Start of Block

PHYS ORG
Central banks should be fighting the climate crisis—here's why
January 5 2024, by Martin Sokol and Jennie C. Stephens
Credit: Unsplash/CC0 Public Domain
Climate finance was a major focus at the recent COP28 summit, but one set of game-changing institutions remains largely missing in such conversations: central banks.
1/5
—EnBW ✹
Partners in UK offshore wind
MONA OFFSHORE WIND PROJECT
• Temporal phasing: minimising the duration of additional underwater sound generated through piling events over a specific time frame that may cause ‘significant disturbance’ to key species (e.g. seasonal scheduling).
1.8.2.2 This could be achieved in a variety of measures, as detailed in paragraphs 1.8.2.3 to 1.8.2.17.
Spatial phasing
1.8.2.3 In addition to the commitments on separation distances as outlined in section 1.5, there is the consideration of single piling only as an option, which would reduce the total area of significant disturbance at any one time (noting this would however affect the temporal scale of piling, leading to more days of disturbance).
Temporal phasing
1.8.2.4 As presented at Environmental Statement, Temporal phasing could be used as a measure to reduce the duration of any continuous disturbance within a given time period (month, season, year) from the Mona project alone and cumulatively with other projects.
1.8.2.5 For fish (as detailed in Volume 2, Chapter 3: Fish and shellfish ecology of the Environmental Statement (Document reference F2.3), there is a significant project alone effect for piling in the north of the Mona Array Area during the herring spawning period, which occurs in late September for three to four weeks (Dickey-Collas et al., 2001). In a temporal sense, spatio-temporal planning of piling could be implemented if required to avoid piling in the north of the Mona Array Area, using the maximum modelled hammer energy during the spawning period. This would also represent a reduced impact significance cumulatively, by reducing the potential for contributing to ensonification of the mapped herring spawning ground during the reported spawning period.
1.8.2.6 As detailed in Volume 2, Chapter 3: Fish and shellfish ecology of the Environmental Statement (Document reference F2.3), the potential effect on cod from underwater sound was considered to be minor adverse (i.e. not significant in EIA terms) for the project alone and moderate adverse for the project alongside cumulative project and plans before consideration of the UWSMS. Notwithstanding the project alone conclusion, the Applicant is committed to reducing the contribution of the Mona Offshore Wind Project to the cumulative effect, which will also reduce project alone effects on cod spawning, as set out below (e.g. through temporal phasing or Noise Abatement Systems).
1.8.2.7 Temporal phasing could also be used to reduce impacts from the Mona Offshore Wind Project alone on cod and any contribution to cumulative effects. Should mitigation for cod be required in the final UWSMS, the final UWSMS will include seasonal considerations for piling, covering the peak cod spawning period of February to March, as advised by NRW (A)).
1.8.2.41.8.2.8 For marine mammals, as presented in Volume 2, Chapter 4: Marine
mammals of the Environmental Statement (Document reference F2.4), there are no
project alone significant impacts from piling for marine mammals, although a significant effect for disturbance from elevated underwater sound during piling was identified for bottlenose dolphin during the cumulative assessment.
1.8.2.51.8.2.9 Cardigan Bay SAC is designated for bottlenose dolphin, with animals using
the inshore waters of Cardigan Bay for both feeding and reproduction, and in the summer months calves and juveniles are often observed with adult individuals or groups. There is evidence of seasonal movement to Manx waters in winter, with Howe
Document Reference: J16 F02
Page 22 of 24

End of Block

--- WORK INSTRUCTIONS ---
Retype all of the material, exactly as written.

--- EXERCISE OUTPUT ---
PHYS ORG
Central banks should be fighting the climate crisis—here's why
January 5 2024, by Martin Sokol and Jennie C. Stephens
Credit: Unsplash/CC0 Public Domain
Climate finance was a major focus at the recent COP28 summit, but one set of game-changing institutions remains largely missing in such conversations: central banks.
1/5
—EnBW ✹
Partners in UK offshore wind
MONA OFFSHORE WIND PROJECT
• Temporal phasing: minimising the duration of additional underwater sound generated through piling events over a specific time frame that may cause ‘significant disturbance’ to key species (e.g. seasonal scheduling).
1.8.2.2 This could be achieved in a variety of measures, as detailed in paragraphs 1.8.2.3 to 1.8.2.17.
Spatial phasing
1.8.2.3 In addition to the commitments on separation distances as outlined in section 1.5, there is the consideration of single piling only as an option, which would reduce the total area of significant disturbance at any one time (noting this would however affect the temporal scale of piling, leading to more days of disturbance).
Temporal phasing
1.8.2.4 As presented at Environmental Statement, Temporal phasing could be used as a measure to reduce the duration of any continuous disturbance within a given time period (month, season, year) from the Mona project alone and cumulatively with other projects.
1.8.2.5 For fish (as detailed in Volume 2, Chapter 3: Fish and shellfish ecology of the Environmental Statement (Document reference F2.3), there is a significant project alone effect for piling in the north of the Mona Array Area during the herring spawning period, which occurs in late September for three to four weeks (Dickey-Collas et al., 2001). In a temporal sense, spatio-temporal planning of piling could be implemented if required to avoid piling in the north of the Mona Array Area, using the maximum modelled hammer energy during the spawning period. This would also represent a reduced impact significance cumulatively, by reducing the potential for contributing to ensonification of the mapped herring spawning ground during the reported spawning period.
1.8.2.6 As detailed in Volume 2, Chapter 3: Fish and shellfish ecology of the Environmental Statement (Document reference F2.3), the potential effect on cod from underwater sound was considered to be minor adverse (i.e. not significant in EIA terms) for the project alone and moderate adverse for the project alongside cumulative project and plans before consideration of the UWSMS. Notwithstanding the project alone conclusion, the Applicant is committed to reducing the contribution of the Mona Offshore Wind Project to the cumulative effect, which will also reduce project alone effects on cod spawning, as set out below (e.g. through temporal phasing or Noise Abatement Systems).
1.8.2.7 Temporal phasing could also be used to reduce impacts from the Mona Offshore Wind Project alone on cod and any contribution to cumulative effects. Should mitigation for cod be required in the final UWSMS, the final UWSMS will include seasonal considerations for piling, covering the peak cod spawning period of February to March, as advised by NRW (A)).
1.8.2.41.8.2.8 For marine mammals, as presented in Volume 2, Chapter 4: Marine
mammals of the Environmental Statement (Document reference F2.4), there are no
project alone significant impacts from piling for marine mammals, although a significant effect for disturbance from elevated underwater sound during piling was identified for bottlenose dolphin during the cumulative assessment.
1.8.2.51.8.2.9 Cardigan Bay SAC is designated for bottlenose dolphin, with animals using
the inshore waters of Cardigan Bay for both feeding and reproduction, and in the summer months calves and juveniles are often observed with adult individuals or groups. There is evidence of seasonal movement to Manx waters in winter, with Howe
Document Reference: J16 F02
Page 22 of 24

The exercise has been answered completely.